→ Dataset entries:
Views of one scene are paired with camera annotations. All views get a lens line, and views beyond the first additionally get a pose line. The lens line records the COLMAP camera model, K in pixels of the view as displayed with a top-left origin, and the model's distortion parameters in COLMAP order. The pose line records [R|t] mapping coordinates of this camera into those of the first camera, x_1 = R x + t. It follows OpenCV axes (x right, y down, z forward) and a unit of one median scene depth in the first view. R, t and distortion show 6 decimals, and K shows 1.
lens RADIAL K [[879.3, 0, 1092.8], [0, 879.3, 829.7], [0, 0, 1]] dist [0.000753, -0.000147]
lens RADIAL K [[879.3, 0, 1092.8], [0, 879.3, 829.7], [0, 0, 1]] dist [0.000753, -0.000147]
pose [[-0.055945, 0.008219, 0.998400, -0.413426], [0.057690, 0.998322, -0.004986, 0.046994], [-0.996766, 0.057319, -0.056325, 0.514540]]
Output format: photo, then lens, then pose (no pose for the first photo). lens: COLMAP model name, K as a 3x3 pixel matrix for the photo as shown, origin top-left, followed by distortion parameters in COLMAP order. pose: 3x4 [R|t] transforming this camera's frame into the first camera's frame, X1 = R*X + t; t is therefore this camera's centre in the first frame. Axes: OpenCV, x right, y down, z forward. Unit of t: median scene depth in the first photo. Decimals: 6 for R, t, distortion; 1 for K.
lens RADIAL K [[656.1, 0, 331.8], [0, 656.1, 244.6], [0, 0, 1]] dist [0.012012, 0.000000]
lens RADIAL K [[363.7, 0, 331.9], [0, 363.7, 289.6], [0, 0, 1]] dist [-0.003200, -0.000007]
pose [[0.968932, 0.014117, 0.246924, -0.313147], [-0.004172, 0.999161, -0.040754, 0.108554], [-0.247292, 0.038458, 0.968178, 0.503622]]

→ Task instructions: Give the lines exactly as they stand, from the line with "Output format: photo, then" through the end of the material.

→ Answer area:
Output format: photo, then lens, then pose (no pose for the first photo). lens: COLMAP model name, K as a 3x3 pixel matrix for the photo as shown, origin top-left, followed by distortion parameters in COLMAP order. pose: 3x4 [R|t] transforming this camera's frame into the first camera's frame, X1 = R*X + t; t is therefore this camera's centre in the first frame. Axes: OpenCV, x right, y down, z forward. Unit of t: median scene depth in the first photo. Decimals: 6 for R, t, distortion; 1 for K.
lens RADIAL K [[656.1, 0, 331.8], [0, 656.1, 244.6], [0, 0, 1]] dist [0.012012, 0.000000]
lens RADIAL K [[363.7, 0, 331.9], [0, 363.7, 289.6], [0, 0, 1]] dist [-0.003200, -0.000007]
pose [[0.968932, 0.014117, 0.246924, -0.313147], [-0.004172, 0.999161, -0.040754, 0.108554], [-0.247292, 0.038458, 0.968178, 0.503622]]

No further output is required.